I open the freezer case and take out a pint of cannoli ice cream. Then cookie dough, and a cherry vanilla. I end up with six pints in total. I’ll chase them with my SIG Sauer P365. Then the only person who has to worry about the mess is whoever finds the body. I’ll do it in the bathtub. It’ll be easier to clean. That seems like the kind thing to do.

It’s almost funny, how easy it sounds.

But maybe that’s because oblivion has been a constant companion.

A Pale Horse, and his name that sat on him was Death…

As long as I’m doing this, I may as well go full tilt, so I head for the shelves in the middle of the store, hunting for mac and cheese, the kind that comes with gooey cheese lava in the shiny pack. I remember having that when I was a kid. The one foster mom I actually liked, who went and got herself a boyfriend who wanted a “real” kid so she eventually sent me back, she would make it for me. I must have been seven or eight because the lactose intolerance developed when I was nine.

This is what I want. My last meal.

I’m going to eat all of this and enjoy these final moments of my stupid, cursed life.

It takes me a little searching to find—this isn’t an item I generally go for—but then that perfect orange and yellow box leaps out at me, and when I grab it off the shelf, a little ball of fur peeks out from behind the gap and says, “Meow.”
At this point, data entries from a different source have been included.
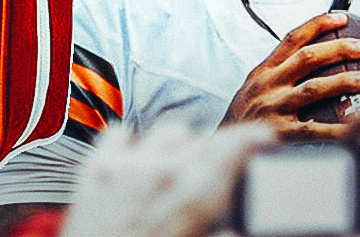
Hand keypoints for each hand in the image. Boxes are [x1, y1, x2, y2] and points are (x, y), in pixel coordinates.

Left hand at [61, 122, 274, 236]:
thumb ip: (223, 231)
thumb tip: (238, 229)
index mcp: (195, 197)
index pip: (230, 147)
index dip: (252, 138)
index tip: (264, 139)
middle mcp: (163, 172)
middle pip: (203, 138)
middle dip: (219, 148)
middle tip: (223, 166)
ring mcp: (126, 166)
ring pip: (167, 131)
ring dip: (179, 146)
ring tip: (180, 168)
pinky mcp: (95, 167)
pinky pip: (120, 133)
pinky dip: (132, 144)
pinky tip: (136, 162)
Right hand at [221, 12, 359, 138]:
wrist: (226, 142)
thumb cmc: (246, 113)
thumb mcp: (256, 84)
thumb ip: (281, 72)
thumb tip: (317, 58)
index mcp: (265, 70)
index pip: (292, 39)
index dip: (317, 25)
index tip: (341, 18)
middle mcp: (269, 84)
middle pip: (308, 58)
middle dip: (340, 48)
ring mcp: (274, 106)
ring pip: (313, 88)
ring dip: (344, 81)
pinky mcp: (280, 131)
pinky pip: (314, 130)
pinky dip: (338, 129)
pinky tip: (357, 128)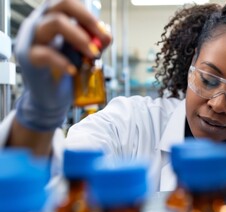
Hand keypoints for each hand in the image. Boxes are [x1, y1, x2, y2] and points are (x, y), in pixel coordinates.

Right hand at [15, 0, 110, 130]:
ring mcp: (33, 39)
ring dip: (80, 38)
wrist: (50, 98)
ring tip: (94, 54)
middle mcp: (41, 24)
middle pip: (61, 5)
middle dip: (87, 19)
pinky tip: (73, 71)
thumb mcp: (82, 55)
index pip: (69, 4)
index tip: (104, 33)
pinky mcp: (29, 58)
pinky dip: (63, 62)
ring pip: (55, 23)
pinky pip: (46, 53)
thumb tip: (107, 35)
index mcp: (53, 20)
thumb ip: (94, 44)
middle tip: (102, 39)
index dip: (88, 15)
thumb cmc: (65, 72)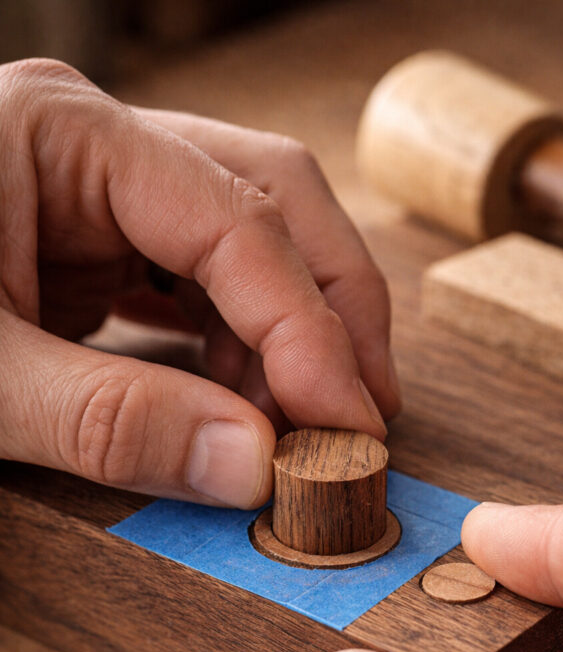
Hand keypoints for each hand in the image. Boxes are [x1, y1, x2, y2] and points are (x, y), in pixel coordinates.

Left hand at [0, 59, 398, 504]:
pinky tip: (249, 406)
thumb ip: (110, 421)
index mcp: (61, 138)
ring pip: (248, 242)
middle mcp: (95, 149)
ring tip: (311, 425)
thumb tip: (253, 468)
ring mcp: (97, 197)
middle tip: (367, 410)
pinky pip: (197, 287)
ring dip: (293, 335)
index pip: (235, 223)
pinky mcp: (91, 249)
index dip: (309, 329)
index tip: (348, 423)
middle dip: (333, 308)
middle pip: (271, 201)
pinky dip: (238, 350)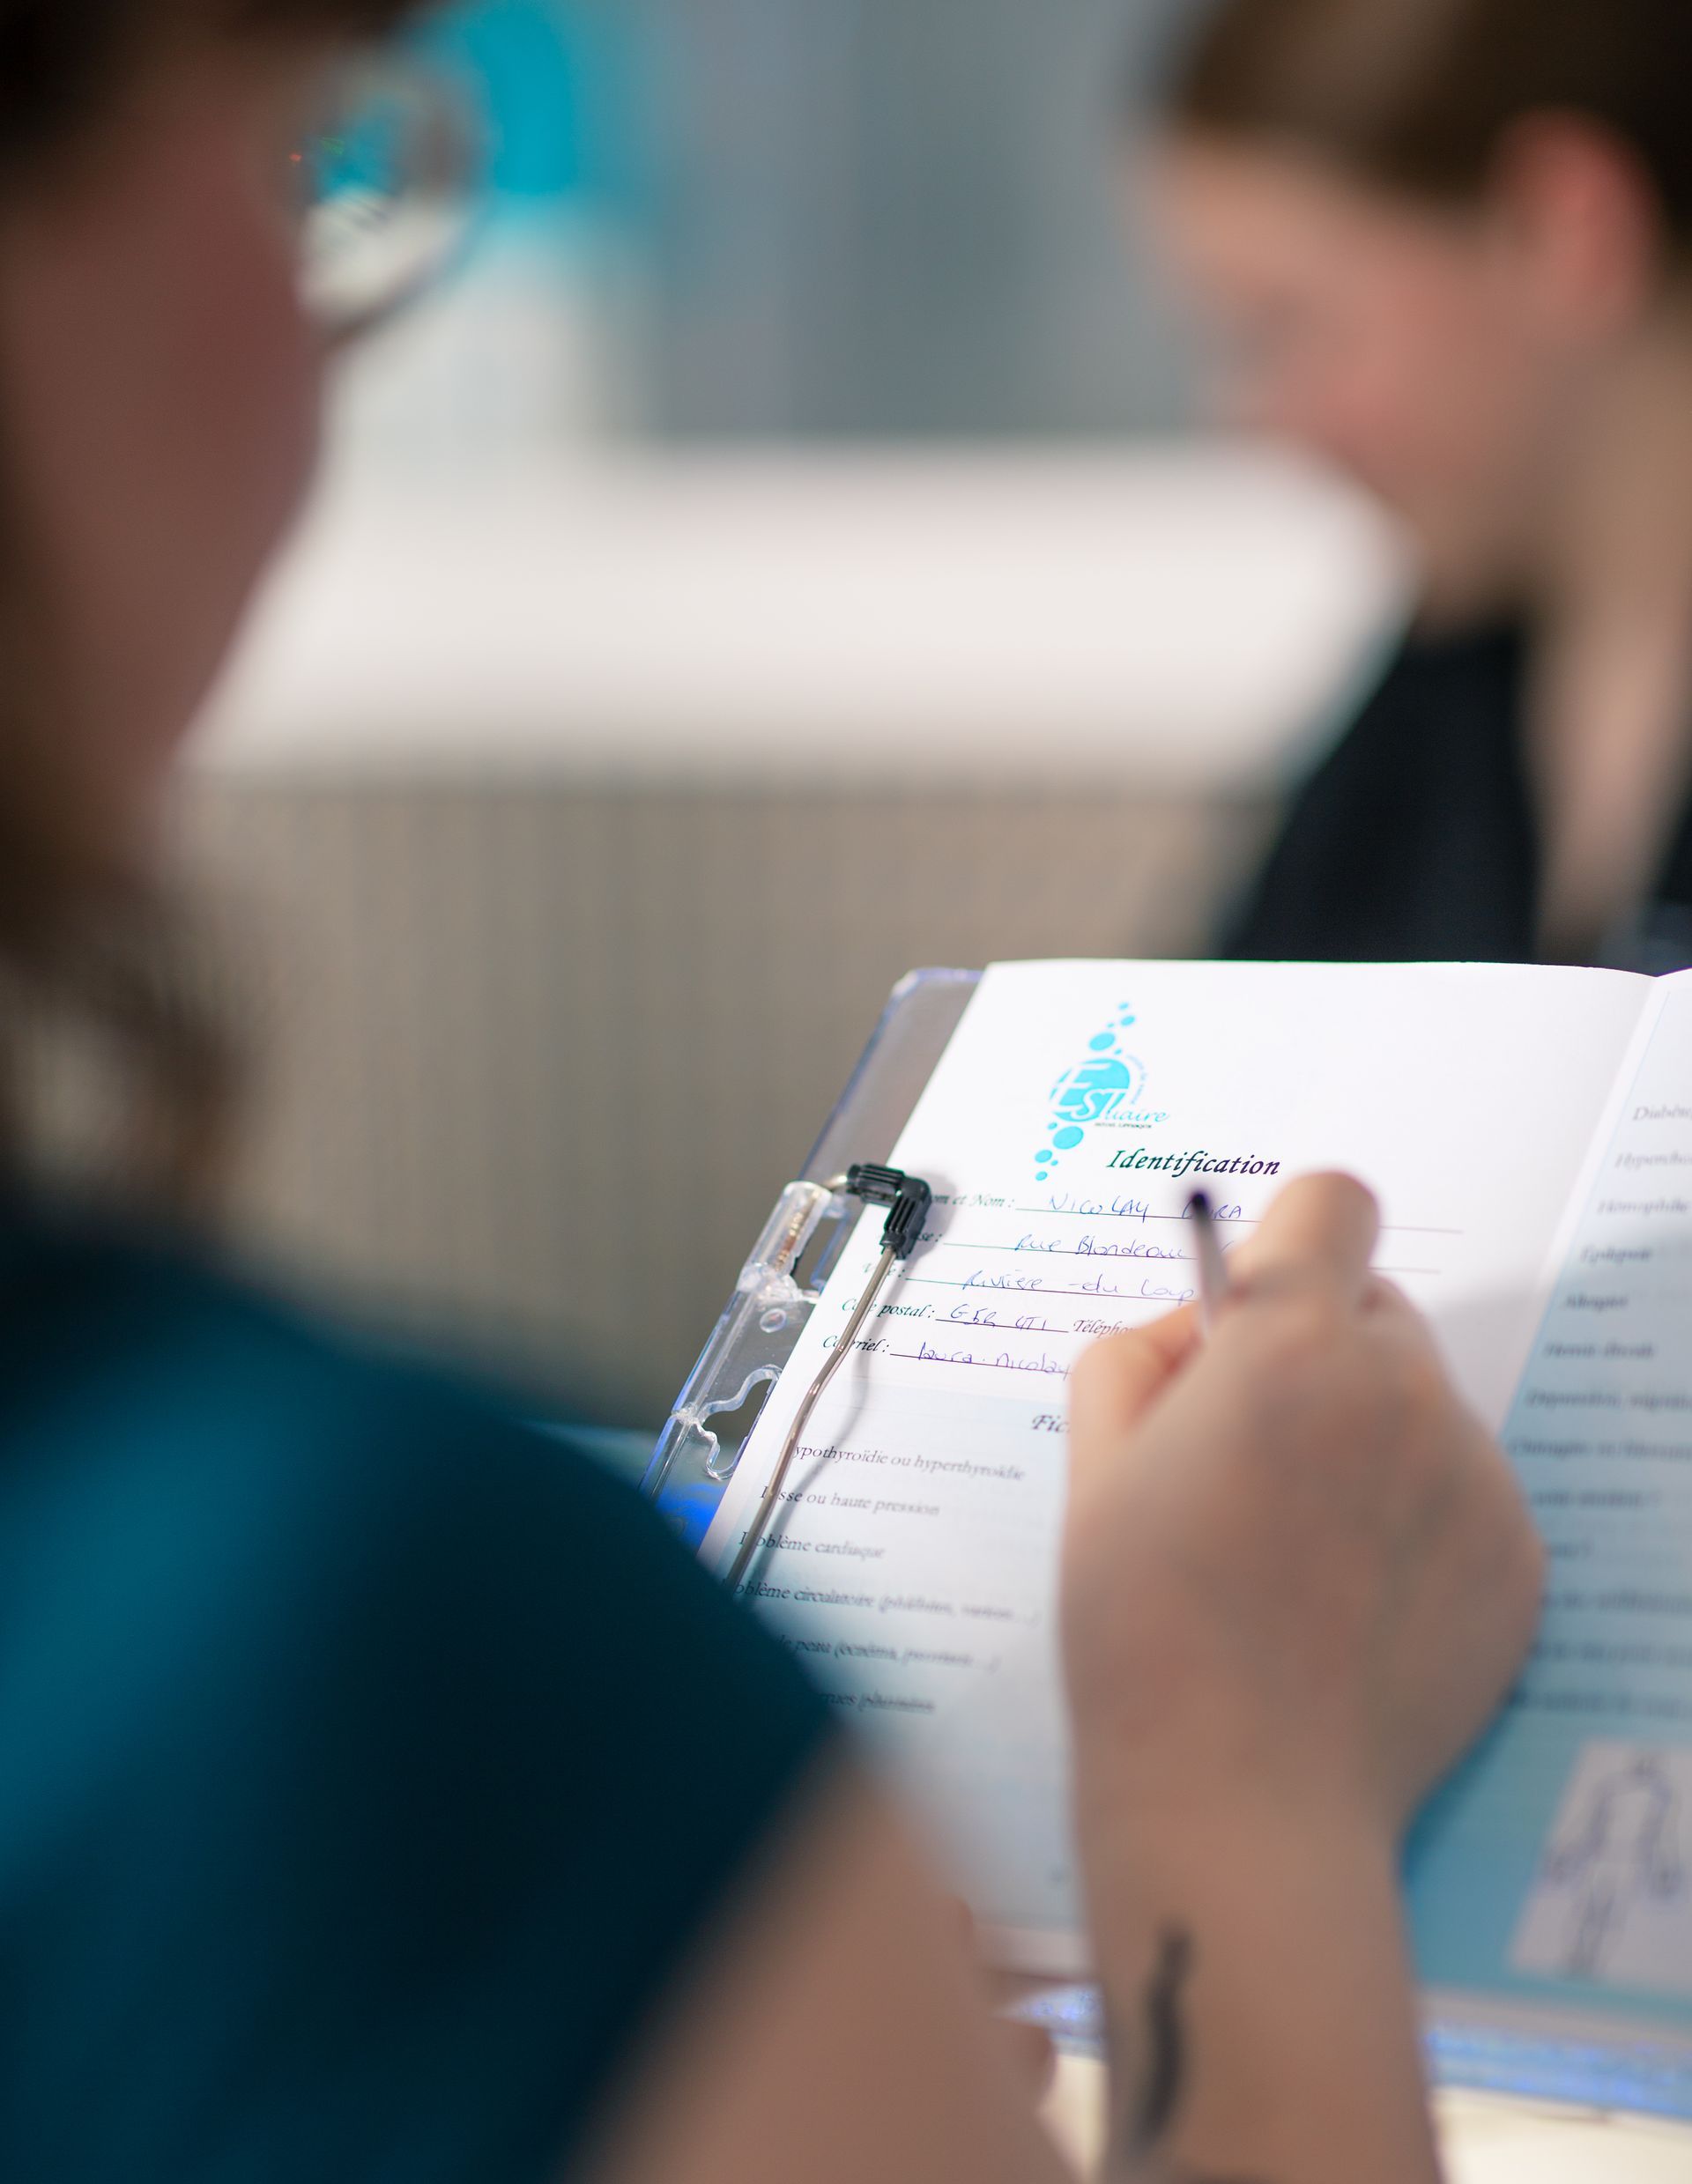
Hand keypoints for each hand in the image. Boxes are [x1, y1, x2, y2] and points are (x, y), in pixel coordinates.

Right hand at [1061, 1173, 1543, 1850]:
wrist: (1241, 1799)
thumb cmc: (1144, 1633)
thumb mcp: (1091, 1465)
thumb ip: (1136, 1356)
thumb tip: (1194, 1332)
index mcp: (1286, 1348)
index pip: (1332, 1202)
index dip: (1286, 1245)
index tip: (1252, 1315)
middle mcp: (1400, 1390)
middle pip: (1376, 1307)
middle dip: (1316, 1352)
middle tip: (1249, 1456)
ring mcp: (1473, 1477)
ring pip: (1419, 1405)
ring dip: (1365, 1439)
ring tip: (1295, 1551)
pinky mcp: (1517, 1558)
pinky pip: (1462, 1493)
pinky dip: (1413, 1523)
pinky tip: (1348, 1604)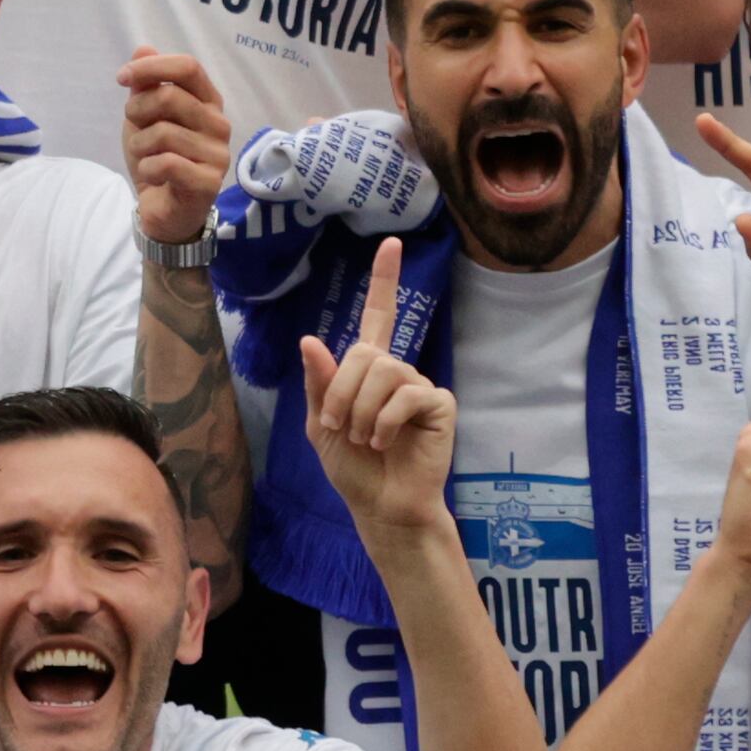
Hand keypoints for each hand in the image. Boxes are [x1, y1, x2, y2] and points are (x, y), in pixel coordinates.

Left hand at [116, 49, 230, 247]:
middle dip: (137, 110)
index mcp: (208, 102)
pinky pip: (165, 162)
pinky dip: (146, 168)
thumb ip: (145, 85)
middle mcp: (219, 124)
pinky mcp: (208, 182)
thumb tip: (143, 49)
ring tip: (145, 156)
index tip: (122, 77)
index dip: (152, 67)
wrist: (164, 211)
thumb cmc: (157, 158)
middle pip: (170, 96)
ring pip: (163, 132)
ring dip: (139, 145)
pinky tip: (151, 175)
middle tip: (134, 128)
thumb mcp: (143, 118)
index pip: (188, 67)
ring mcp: (218, 154)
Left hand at [296, 238, 457, 539]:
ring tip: (366, 438)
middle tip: (341, 426)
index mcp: (368, 369)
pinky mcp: (439, 404)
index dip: (385, 279)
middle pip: (365, 352)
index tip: (392, 244)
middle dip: (342, 391)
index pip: (378, 315)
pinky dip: (386, 421)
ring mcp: (420, 385)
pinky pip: (406, 395)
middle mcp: (397, 370)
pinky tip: (386, 442)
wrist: (382, 506)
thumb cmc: (353, 468)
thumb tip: (311, 339)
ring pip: (383, 372)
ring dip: (362, 411)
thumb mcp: (322, 426)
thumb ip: (320, 384)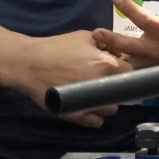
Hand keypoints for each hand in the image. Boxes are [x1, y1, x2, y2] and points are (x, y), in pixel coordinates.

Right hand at [17, 30, 132, 128]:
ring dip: (107, 103)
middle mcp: (101, 84)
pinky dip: (96, 117)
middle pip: (121, 91)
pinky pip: (95, 122)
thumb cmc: (57, 47)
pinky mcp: (74, 114)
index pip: (129, 71)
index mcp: (106, 64)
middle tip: (106, 83)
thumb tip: (116, 50)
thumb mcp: (85, 36)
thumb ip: (105, 43)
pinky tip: (90, 109)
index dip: (125, 71)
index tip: (118, 71)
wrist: (29, 63)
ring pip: (110, 109)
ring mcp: (88, 101)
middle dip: (117, 87)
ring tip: (97, 96)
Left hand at [92, 0, 158, 68]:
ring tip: (94, 51)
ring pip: (127, 62)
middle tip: (96, 33)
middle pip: (131, 45)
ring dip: (112, 57)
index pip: (145, 20)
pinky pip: (130, 72)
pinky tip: (103, 63)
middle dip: (113, 40)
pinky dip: (117, 69)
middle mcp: (155, 49)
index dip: (131, 10)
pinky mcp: (148, 72)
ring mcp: (150, 62)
I jump back, dropping all the food I’m clutching in my arms.

“Hey, you found him,” Ibrahim says from somewhere up front.

The cat is just past the stage of kitten but still not full-grown. A dull orange, his fur matted, he stands at the edge of the shelf and meows at me like an excited toddler. I give him a scratch behind his little ear and he flops forward off the shelf to the ground, then scrambles to his feet and rubs against my legs.

All that dangerous air built up inside me releases as I laugh. “You little dumbass,” I tell him. I lean down and he leaps up, clinging to my chest, digging his nails into my leather jacket. I press him into the crook of my neck and have to stop myself from squeezing him too hard, like I can absorb the affection into my skin. I bring him to the front. “Does he have a name?”